Every record gets copied exactly, and no picture goes with it.

Stored entries

□ □ □

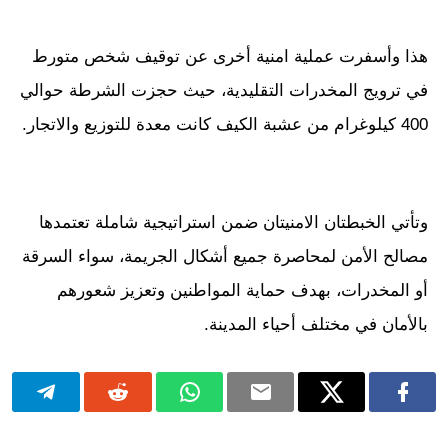
هذا وأسفرت عملية امنية أخرى عن توقيف شخص متورط
في ترويج المخدرات التقليدية، حيث حجزت الشرطة حوالي
400 كيلوغرام من عشبة الكيف كانت معدة للتوزيع والاتجار.
وتأتي الخبطتان الامنيتان ضمن استراتيجية شاملة تعتمدها
مصالح الأمن لمحاصرة جميع أشكال الجريمة، سواء السرقة
أو المخدرات، بهدف حماية المواطنين وتعزيز شعورهم
بالأمان في مختلف أحياء المدينة.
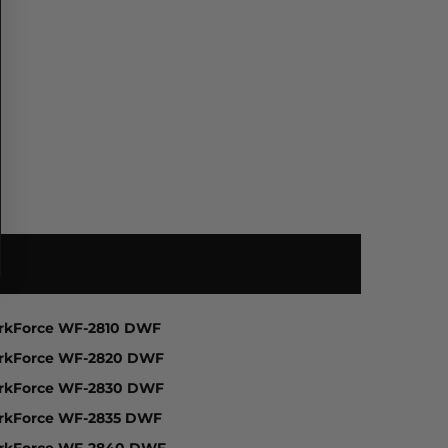
05, Expression Home XP-2150, Expression Home XP-21
rkForce WF-2810 DWF
rkForce WF-2820 DWF
rkForce WF-2830 DWF
rkForce WF-2835 DWF
rkForce WF-2840 DWF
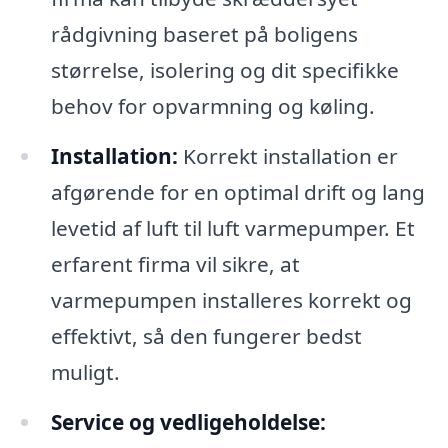
rådgivning baseret på boligens
størrelse, isolering og dit specifikke
behov for opvarmning og køling.
Installation:
Korrekt installation er
afgørende for en optimal drift og lang
levetid af luft til luft varmepumper. Et
erfarent firma vil sikre, at
varmepumpen installeres korrekt og
effektivt, så den fungerer bedst
muligt.
Service og vedligeholdelse:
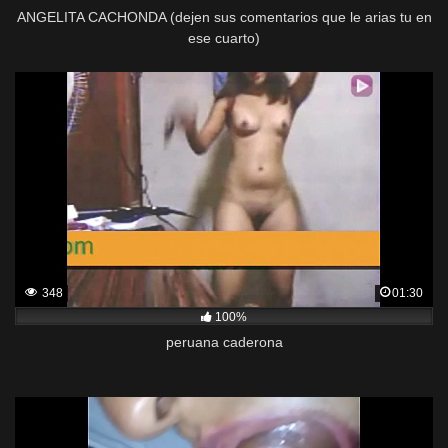
ANGELITA CACHONDA (dejen sus comentarios que le arias tu en
ese cuarto)
348
01:30
100%
peruana caderona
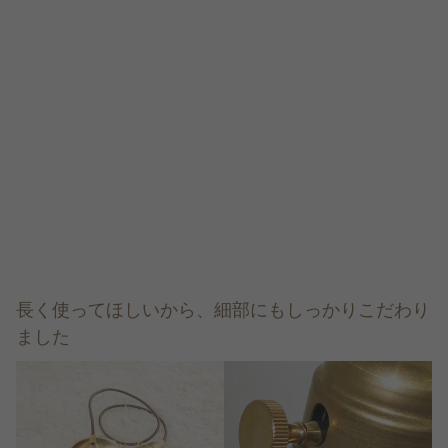
長く使ってほしいから、細部にもしっかりこだわり
ました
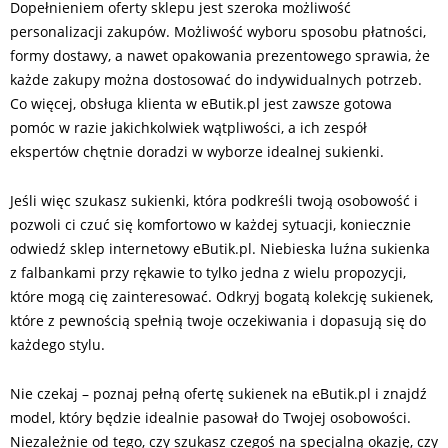
Dopełnieniem oferty sklepu jest szeroka możliwość
personalizacji zakupów. Możliwość wyboru sposobu płatności,
formy dostawy, a nawet opakowania prezentowego sprawia, że
każde zakupy można dostosować do indywidualnych potrzeb.
Co więcej, obsługa klienta w eButik.pl jest zawsze gotowa
pomóc w razie jakichkolwiek wątpliwości, a ich zespół
ekspertów chętnie doradzi w wyborze idealnej sukienki.
Jeśli więc szukasz sukienki, która podkreśli twoją osobowość i
pozwoli ci czuć się komfortowo w każdej sytuacji, koniecznie
odwiedź sklep internetowy eButik.pl. Niebieska luźna sukienka
z falbankami przy rękawie to tylko jedna z wielu propozycji,
które mogą cię zainteresować. Odkryj bogatą kolekcję sukienek,
które z pewnością spełnią twoje oczekiwania i dopasują się do
każdego stylu.
Nie czekaj – poznaj pełną ofertę sukienek na eButik.pl i znajdź
model, który będzie idealnie pasował do Twojej osobowości.
Niezależnie od tego, czy szukasz czegoś na specjalną okazję, czy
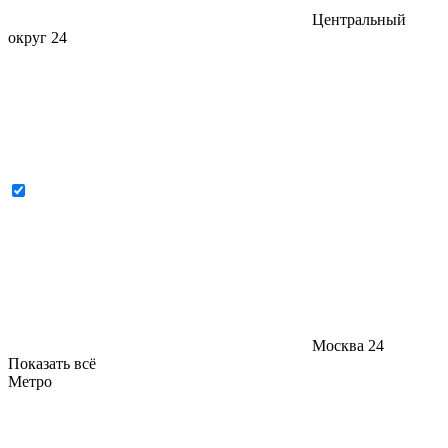
Центральный
округ
24
Москва
24
Показать всё
Метро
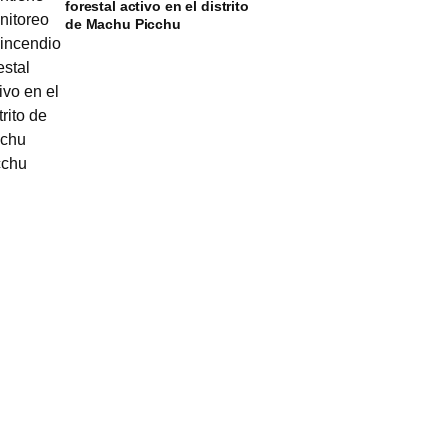
forestal activo en el distrito
de Machu Picchu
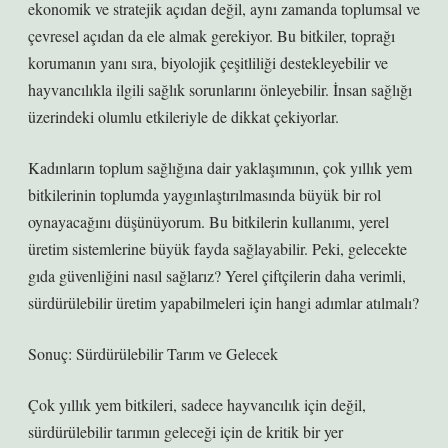
ekonomik ve stratejik açıdan değil, aynı zamanda toplumsal ve
çevresel açıdan da ele almak gerekiyor. Bu bitkiler, toprağı
korumanın yanı sıra, biyolojik çeşitliliği destekleyebilir ve
hayvancılıkla ilgili sağlık sorunlarını önleyebilir. İnsan sağlığı
üzerindeki olumlu etkileriyle de dikkat çekiyorlar.
Kadınların toplum sağlığına dair yaklaşımının, çok yıllık yem
bitkilerinin toplumda yaygınlaştırılmasında büyük bir rol
oynayacağını düşünüyorum. Bu bitkilerin kullanımı, yerel
üretim sistemlerine büyük fayda sağlayabilir. Peki, gelecekte
gıda güvenliğini nasıl sağlarız? Yerel çiftçilerin daha verimli,
sürdürülebilir üretim yapabilmeleri için hangi adımlar atılmalı?
Sonuç: Sürdürülebilir Tarım ve Gelecek
Çok yıllık yem bitkileri, sadece hayvancılık için değil,
sürdürülebilir tarımın geleceği için de kritik bir yer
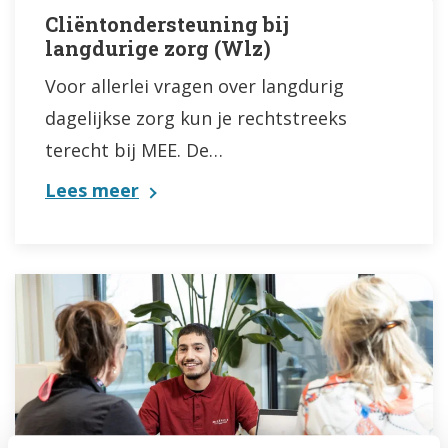
Cliëntondersteuning bij
langdurige zorg (Wlz)
Voor allerlei vragen over langdurig
dagelijkse zorg kun je rechtstreeks
terecht bij MEE. De…
Lees meer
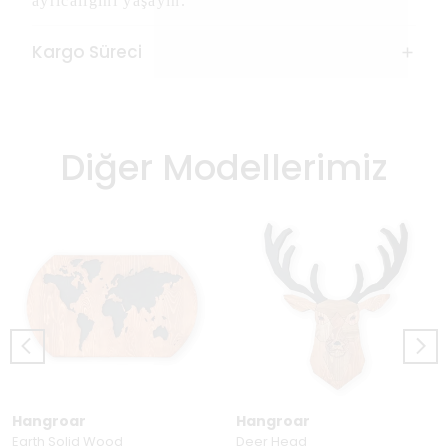
ayrıcalığını yaşayın.
Kargo Süreci
Diğer Modellerimiz
Hangroar
Hangroar
Earth Solid Wood
Deer Head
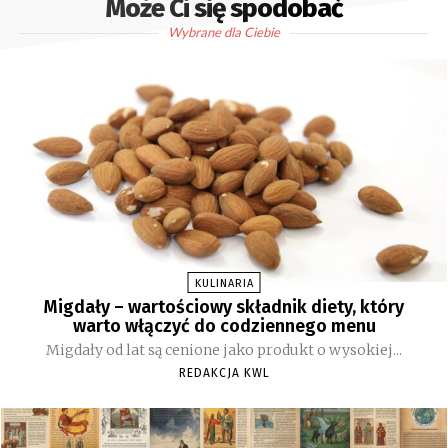
Może Ci się spodobać
Wybrane dla Ciebie
KULINARIA
Migdały – wartościowy składnik diety, który
warto włączyć do codziennego menu
Migdały od lat są cenione jako produkt o wysokiej...
REDAKCJA KWL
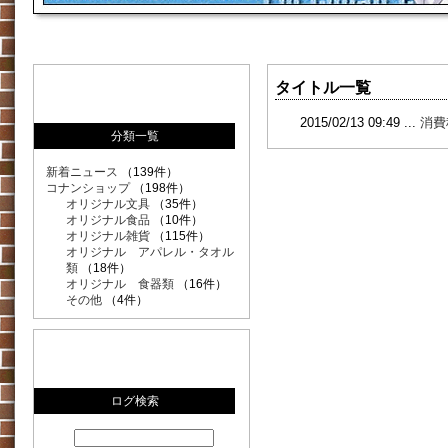
タイトル一覧
2015/02/13 09:49 ...
消費
分類一覧
新着ニュース
（139件）
コナンショップ
（198件）
オリジナル文具
（35件）
オリジナル食品
（10件）
オリジナル雑貨
（115件）
オリジナル アパレル・タオル
類
（18件）
オリジナル 食器類
（16件）
その他
（4件）
ログ検索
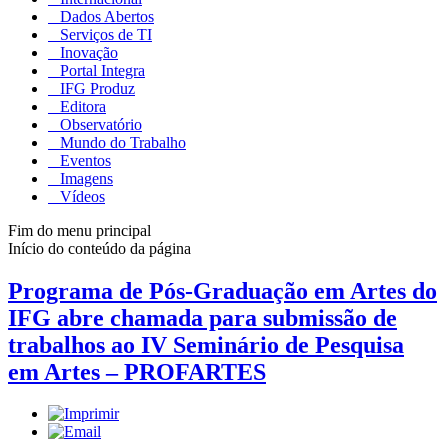
Dados Abertos
Serviços de TI
Inovação
Portal Integra
IFG Produz
Editora
Observatório
Mundo do Trabalho
Eventos
Imagens
Vídeos
Fim do menu principal
Início do conteúdo da página
Programa de Pós-Graduação em Artes do
IFG abre chamada para submissão de
trabalhos ao IV Seminário de Pesquisa
em Artes – PROFARTES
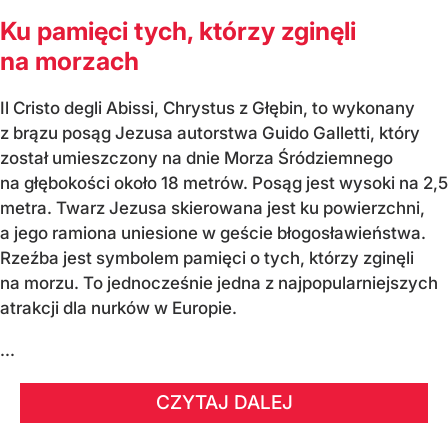
Ku pamięci tych, którzy zginęli
na morzach
Il Cristo degli Abissi, Chrystus z Głębin, to wykonany
z brązu posąg Jezusa autorstwa Guido Galletti, który
został umieszczony na dnie Morza Śródziemnego
na głębokości około 18 metrów. Posąg jest wysoki na 2,5
metra. Twarz Jezusa skierowana jest ku powierzchni,
a jego ramiona uniesione w geście błogosławieństwa.
Rzeźba jest symbolem pamięci o tych, którzy zginęli
na morzu. To jednocześnie jedna z najpopularniejszych
atrakcji dla nurków w Europie.
...
CZYTAJ DALEJ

□ □ □

▶ [Answer to this exercise]:
هذا وأسفرت عملية امنية أخرى عن توقيف شخص متورط
في ترويج المخدرات التقليدية، حيث حجزت الشرطة حوالي
400 كيلوغرام من عشبة الكيف كانت معدة للتوزيع والاتجار.
وتأتي الخبطتان الامنيتان ضمن استراتيجية شاملة تعتمدها
مصالح الأمن لمحاصرة جميع أشكال الجريمة، سواء السرقة
أو المخدرات، بهدف حماية المواطنين وتعزيز شعورهم
بالأمان في مختلف أحياء المدينة.
05, Expression Home XP-2150, Expression Home XP-21
rkForce WF-2810 DWF
rkForce WF-2820 DWF
rkForce WF-2830 DWF
rkForce WF-2835 DWF
rkForce WF-2840 DWF
rådgivning baseret på boligens
størrelse, isolering og dit specifikke
behov for opvarmning og køling.
Installation:
Korrekt installation er
afgørende for en optimal drift og lang
levetid af luft til luft varmepumper. Et
erfarent firma vil sikre, at
varmepumpen installeres korrekt og
effektivt, så den fungerer bedst
muligt.
Service og vedligeholdelse:
ANGELITA CACHONDA (dejen sus comentarios que le arias tu en
ese cuarto)
348
01:30
100%
peruana caderona
長く使ってほしいから、細部にもしっかりこだわり
ました
Dopełnieniem oferty sklepu jest szeroka możliwość
personalizacji zakupów. Możliwość wyboru sposobu płatności,
formy dostawy, a nawet opakowania prezentowego sprawia, że
każde zakupy można dostosować do indywidualnych potrzeb.
Co więcej, obsługa klienta w eButik.pl jest zawsze gotowa
pomóc w razie jakichkolwiek wątpliwości, a ich zespół
ekspertów chętnie doradzi w wyborze idealnej sukienki.
Jeśli więc szukasz sukienki, która podkreśli twoją osobowość i
pozwoli ci czuć się komfortowo w każdej sytuacji, koniecznie
odwiedź sklep internetowy eButik.pl. Niebieska luźna sukienka
z falbankami przy rękawie to tylko jedna z wielu propozycji,
które mogą cię zainteresować. Odkryj bogatą kolekcję sukienek,
które z pewnością spełnią twoje oczekiwania i dopasują się do
każdego stylu.
Nie czekaj – poznaj pełną ofertę sukienek na eButik.pl i znajdź
model, który będzie idealnie pasował do Twojej osobowości.
Niezależnie od tego, czy szukasz czegoś na specjalną okazję, czy
Центральный
округ
24
Москва
24
Показать всё
Метро
forestal activo en el distrito
de Machu Picchu
ekonomik ve stratejik açıdan değil, aynı zamanda toplumsal ve
çevresel açıdan da ele almak gerekiyor. Bu bitkiler, toprağı
korumanın yanı sıra, biyolojik çeşitliliği destekleyebilir ve
hayvancılıkla ilgili sağlık sorunlarını önleyebilir. İnsan sağlığı
üzerindeki olumlu etkileriyle de dikkat çekiyorlar.
Kadınların toplum sağlığına dair yaklaşımının, çok yıllık yem
bitkilerinin toplumda yaygınlaştırılmasında büyük bir rol
oynayacağını düşünüyorum. Bu bitkilerin kullanımı, yerel
üretim sistemlerine büyük fayda sağlayabilir. Peki, gelecekte
gıda güvenliğini nasıl sağlarız? Yerel çiftçilerin daha verimli,
sürdürülebilir üretim yapabilmeleri için hangi adımlar atılmalı?
Sonuç: Sürdürülebilir Tarım ve Gelecek
Çok yıllık yem bitkileri, sadece hayvancılık için değil,
sürdürülebilir tarımın geleceği için de kritik bir yer
Cliëntondersteuning bij
langdurige zorg (Wlz)
Voor allerlei vragen over langdurig
dagelijkse zorg kun je rechtstreeks
terecht bij MEE. De…
Lees meer
ayrıcalığını yaşayın.
Kargo Süreci
Diğer Modellerimiz
Hangroar
Hangroar
Earth Solid Wood
Deer Head
Może Ci się spodobać
Wybrane dla Ciebie
KULINARIA
Migdały – wartościowy składnik diety, który
warto włączyć do codziennego menu
Migdały od lat są cenione jako produkt o wysokiej...
REDAKCJA KWL
タイトル一覧
2015/02/13 09:49 ...
消費
分類一覧
新着ニュース
（139件）
コナンショップ
（198件）
オリジナル文具
（35件）
オリジナル食品
（10件）
オリジナル雑貨
（115件）
オリジナル アパレル・タオル
類
（18件）
オリジナル 食器類
（16件）
その他
（4件）
ログ検索
Dados Abertos
Serviços de TI
Inovação
Portal Integra
IFG Produz
Editora
Observatório
Mundo do Trabalho
Eventos
Imagens
Vídeos
Fim do menu principal
Início do conteúdo da página
Programa de Pós-Graduação em Artes do
IFG abre chamada para submissão de
trabalhos ao IV Seminário de Pesquisa
em Artes – PROFARTES
Ku pamięci tych, którzy zginęli
na morzach
Il Cristo degli Abissi, Chrystus z Głębin, to wykonany
z brązu posąg Jezusa autorstwa Guido Galletti, który
został umieszczony na dnie Morza Śródziemnego
na głębokości około 18 metrów. Posąg jest wysoki na 2,5
metra. Twarz Jezusa skierowana jest ku powierzchni,
a jego ramiona uniesione w geście błogosławieństwa.
Rzeźba jest symbolem pamięci o tych, którzy zginęli
na morzu. To jednocześnie jedna z najpopularniejszych
atrakcji dla nurków w Europie.
...
CZYTAJ DALEJ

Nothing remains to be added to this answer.